David Jones announced on Wednesday it intends to recommend a takeover offer from South African retailer Woolworths that values the Australian department store operator at about $2-billion.
The upmarket chain, which had been discussing a merger with local rival Myer, said its board would unanimously recommend the A$4.00 per share cash offer, a more than 25-percent premium to Tuesday's closing price.
“This is a compelling proposal which represents a significant premium to not only our intrinsic value but also to broker valuations and to recent share prices,” chairman Gordon Cairns said.
Woolworths said the A$2.1-billion deal would allow it to become one of the 10 largest department store operators in the world.
“This transaction provides us with the scale and opportunity to deliver significant benefits to our shareholders, and our customers in South Africa and Australia,” Woolworths chief executive Ian Moir said.
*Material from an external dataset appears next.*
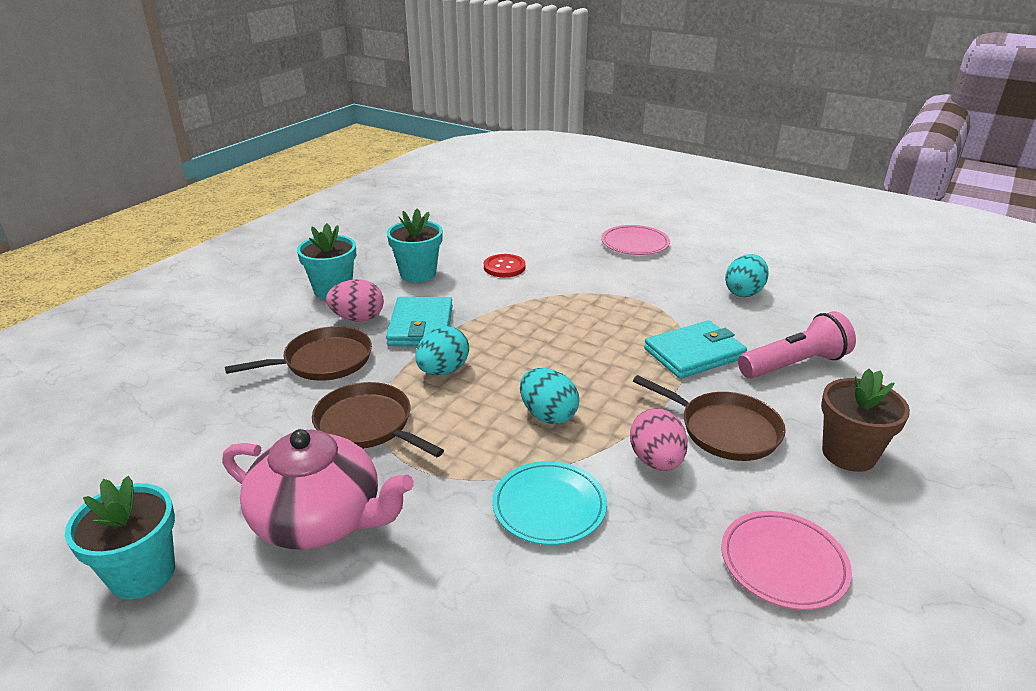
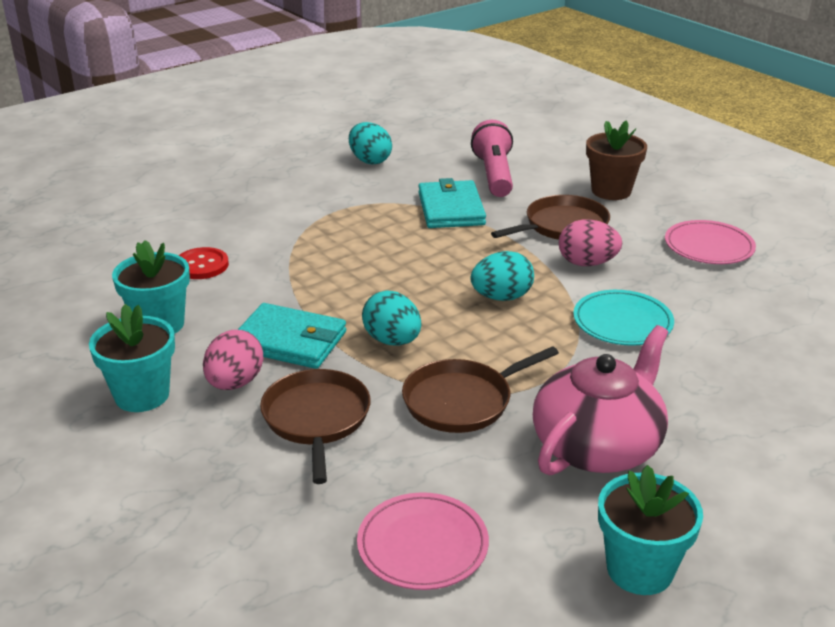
camera: 70 degrees left, 0 degrees up
(635, 243) = (225, 183): pink plate -> pink plate (422, 545)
The offer from Woolworths, which is unrelated to the Australian supermarket chain of the same name, will go to a shareholder vote and needs 75 percent approval.
Australian Treasurer Joe Hockey would also have to review it, as would the South African Reserve Bank.
Cairns said the board considered a number of options including a merger-of-equals proposal from Myer.
“The board has unanimously concluded that the Woolworths offer is a compelling option,” Cairns said in a statement.